## [ASSIGNMENT]
Write out everything in the listing from the line containing "ГЕЙМ И ИТ НОВИНИ" down to the line containing "искать нового", both of those lines included, word for word and with nothing else.

= Beginning of Section =

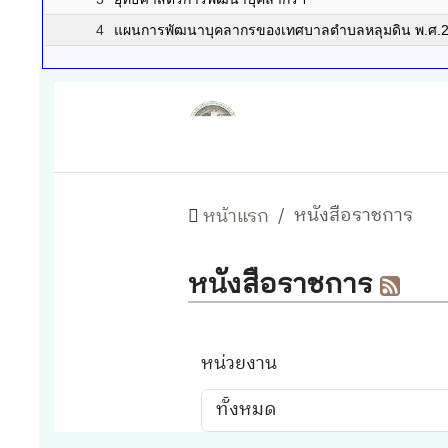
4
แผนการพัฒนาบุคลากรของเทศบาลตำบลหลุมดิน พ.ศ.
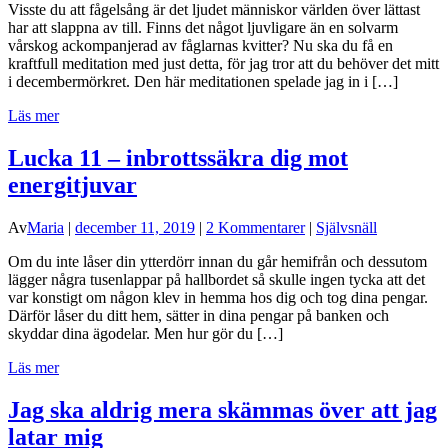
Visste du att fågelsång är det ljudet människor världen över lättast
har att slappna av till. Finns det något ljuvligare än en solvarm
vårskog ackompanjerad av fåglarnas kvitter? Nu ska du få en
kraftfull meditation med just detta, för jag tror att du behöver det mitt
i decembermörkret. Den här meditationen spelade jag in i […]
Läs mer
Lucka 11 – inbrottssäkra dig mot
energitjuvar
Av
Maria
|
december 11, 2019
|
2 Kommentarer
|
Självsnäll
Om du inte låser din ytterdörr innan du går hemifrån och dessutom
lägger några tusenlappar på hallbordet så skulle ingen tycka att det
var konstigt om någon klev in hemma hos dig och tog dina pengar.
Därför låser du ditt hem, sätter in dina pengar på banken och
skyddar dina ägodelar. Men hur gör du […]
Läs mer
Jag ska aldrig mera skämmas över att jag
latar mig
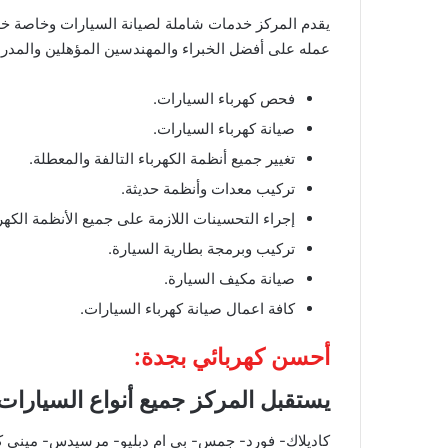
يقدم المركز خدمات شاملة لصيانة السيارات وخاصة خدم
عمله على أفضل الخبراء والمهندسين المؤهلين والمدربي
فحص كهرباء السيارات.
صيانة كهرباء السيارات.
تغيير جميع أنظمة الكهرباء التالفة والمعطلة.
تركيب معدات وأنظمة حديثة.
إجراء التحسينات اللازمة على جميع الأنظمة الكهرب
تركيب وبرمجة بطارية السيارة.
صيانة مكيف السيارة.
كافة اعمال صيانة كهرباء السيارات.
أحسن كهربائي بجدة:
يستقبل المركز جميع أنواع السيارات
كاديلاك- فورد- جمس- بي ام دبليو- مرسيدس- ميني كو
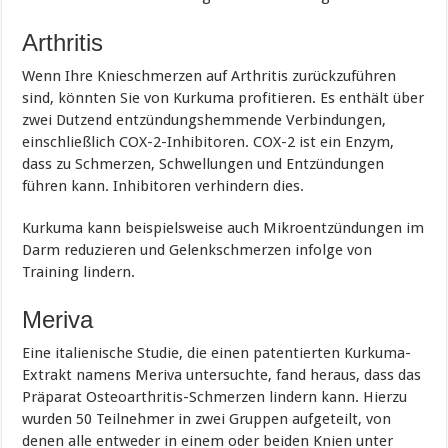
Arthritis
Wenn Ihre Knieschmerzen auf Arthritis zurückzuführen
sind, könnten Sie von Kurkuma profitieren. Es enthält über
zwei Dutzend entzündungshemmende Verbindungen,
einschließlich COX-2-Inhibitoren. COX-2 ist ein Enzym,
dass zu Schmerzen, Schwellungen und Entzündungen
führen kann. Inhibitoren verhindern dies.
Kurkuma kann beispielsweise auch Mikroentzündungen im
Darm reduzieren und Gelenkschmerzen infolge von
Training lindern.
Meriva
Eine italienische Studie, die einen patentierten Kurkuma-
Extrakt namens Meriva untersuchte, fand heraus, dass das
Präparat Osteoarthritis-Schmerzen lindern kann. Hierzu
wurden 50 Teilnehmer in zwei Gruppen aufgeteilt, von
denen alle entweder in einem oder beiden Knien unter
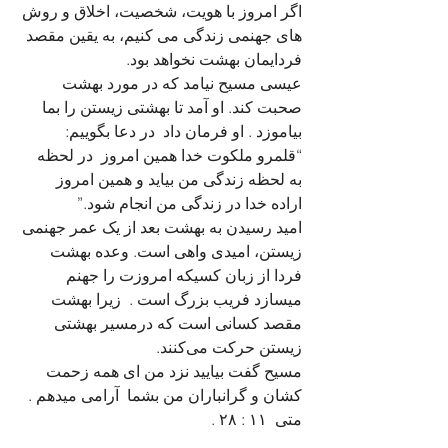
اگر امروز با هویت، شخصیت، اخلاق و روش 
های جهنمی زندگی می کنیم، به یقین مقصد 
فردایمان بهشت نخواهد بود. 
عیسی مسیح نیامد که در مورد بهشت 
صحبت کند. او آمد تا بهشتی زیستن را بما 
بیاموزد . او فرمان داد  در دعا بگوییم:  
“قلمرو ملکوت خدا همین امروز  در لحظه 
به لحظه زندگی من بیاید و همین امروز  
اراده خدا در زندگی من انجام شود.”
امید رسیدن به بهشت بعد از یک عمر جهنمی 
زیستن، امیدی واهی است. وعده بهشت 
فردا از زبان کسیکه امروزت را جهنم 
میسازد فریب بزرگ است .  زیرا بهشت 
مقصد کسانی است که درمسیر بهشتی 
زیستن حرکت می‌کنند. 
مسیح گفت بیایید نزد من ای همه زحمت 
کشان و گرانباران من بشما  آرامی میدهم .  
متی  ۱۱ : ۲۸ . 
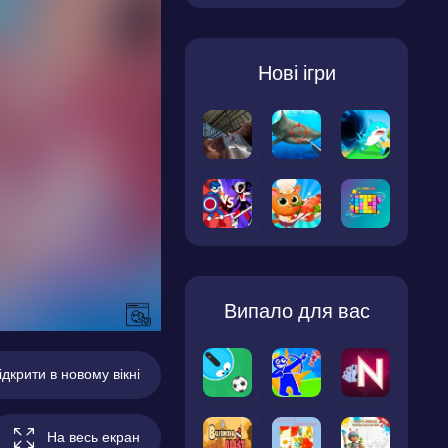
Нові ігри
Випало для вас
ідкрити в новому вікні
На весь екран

= End of Section =
= Beginning of Section =

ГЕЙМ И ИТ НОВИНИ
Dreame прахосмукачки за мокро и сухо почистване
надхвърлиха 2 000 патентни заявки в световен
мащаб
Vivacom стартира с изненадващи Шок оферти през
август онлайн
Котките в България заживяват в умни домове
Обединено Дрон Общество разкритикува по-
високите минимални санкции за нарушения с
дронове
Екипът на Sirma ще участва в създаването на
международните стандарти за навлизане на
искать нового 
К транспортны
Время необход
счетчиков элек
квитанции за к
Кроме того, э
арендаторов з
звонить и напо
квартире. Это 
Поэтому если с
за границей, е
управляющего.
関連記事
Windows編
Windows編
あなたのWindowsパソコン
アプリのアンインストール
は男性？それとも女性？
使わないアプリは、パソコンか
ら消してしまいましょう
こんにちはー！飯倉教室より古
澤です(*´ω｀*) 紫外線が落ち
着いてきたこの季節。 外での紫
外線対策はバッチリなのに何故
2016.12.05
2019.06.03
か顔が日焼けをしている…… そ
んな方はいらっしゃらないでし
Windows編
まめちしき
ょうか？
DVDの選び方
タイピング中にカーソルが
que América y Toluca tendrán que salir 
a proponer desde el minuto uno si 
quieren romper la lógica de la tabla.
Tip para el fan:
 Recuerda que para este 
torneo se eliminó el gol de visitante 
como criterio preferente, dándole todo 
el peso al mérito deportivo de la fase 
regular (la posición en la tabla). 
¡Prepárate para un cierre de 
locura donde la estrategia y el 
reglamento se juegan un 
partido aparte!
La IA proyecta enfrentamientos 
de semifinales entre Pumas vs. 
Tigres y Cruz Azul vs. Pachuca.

= End of Section =

## [EXERCISE SOLUTION]
ГЕЙМ И ИТ НОВИНИ
Dreame прахосмукачки за мокро и сухо почистване
надхвърлиха 2 000 патентни заявки в световен
мащаб
Vivacom стартира с изненадващи Шок оферти през
август онлайн
Котките в България заживяват в умни домове
Обединено Дрон Общество разкритикува по-
високите минимални санкции за нарушения с
дронове
Екипът на Sirma ще участва в създаването на
международните стандарти за навлизане на
искать нового 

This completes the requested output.